__Goal__. Copy every line of the data below that contains the string "opExtrude", matching uppercase and lowercase exactly.

══ Entries provided

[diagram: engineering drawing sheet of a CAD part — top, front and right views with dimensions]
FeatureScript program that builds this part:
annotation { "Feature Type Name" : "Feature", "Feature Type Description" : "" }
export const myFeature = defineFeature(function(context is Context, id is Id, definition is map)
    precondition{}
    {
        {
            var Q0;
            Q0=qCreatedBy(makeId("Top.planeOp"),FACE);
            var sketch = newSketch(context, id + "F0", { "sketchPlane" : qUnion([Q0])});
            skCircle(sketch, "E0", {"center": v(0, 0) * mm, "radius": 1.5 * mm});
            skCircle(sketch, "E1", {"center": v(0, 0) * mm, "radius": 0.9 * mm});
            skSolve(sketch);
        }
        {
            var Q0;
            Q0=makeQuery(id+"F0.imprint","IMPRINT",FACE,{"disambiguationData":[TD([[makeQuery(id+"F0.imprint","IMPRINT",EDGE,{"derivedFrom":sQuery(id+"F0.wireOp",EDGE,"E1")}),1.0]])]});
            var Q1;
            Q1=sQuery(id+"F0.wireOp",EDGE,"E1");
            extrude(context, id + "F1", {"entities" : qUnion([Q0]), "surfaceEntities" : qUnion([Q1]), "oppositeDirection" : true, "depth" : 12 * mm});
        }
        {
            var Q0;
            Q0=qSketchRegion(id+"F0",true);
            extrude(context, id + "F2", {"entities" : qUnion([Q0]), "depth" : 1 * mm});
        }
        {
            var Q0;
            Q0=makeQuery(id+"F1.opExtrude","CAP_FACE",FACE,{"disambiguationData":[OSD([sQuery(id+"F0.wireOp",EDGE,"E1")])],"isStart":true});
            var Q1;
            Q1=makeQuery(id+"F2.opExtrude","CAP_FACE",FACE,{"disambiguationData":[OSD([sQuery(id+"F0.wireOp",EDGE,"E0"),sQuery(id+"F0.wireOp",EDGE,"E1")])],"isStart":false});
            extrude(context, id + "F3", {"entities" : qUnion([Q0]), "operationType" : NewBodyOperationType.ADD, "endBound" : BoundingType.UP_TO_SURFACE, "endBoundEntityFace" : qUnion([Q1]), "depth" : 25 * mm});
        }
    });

════

__Solution for this exercise__.
            Q0=makeQuery(id+"F1.opExtrude","CAP_FACE",FACE,{"disambiguationData":[OSD([sQuery(id+"F0.wireOp",EDGE,"E1")])],"isStart":true});
            Q1=makeQuery(id+"F2.opExtrude","CAP_FACE",FACE,{"disambiguationData":[OSD([sQuery(id+"F0.wireOp",EDGE,"E0"),sQuery(id+"F0.wireOp",EDGE,"E1")])],"isStart":false});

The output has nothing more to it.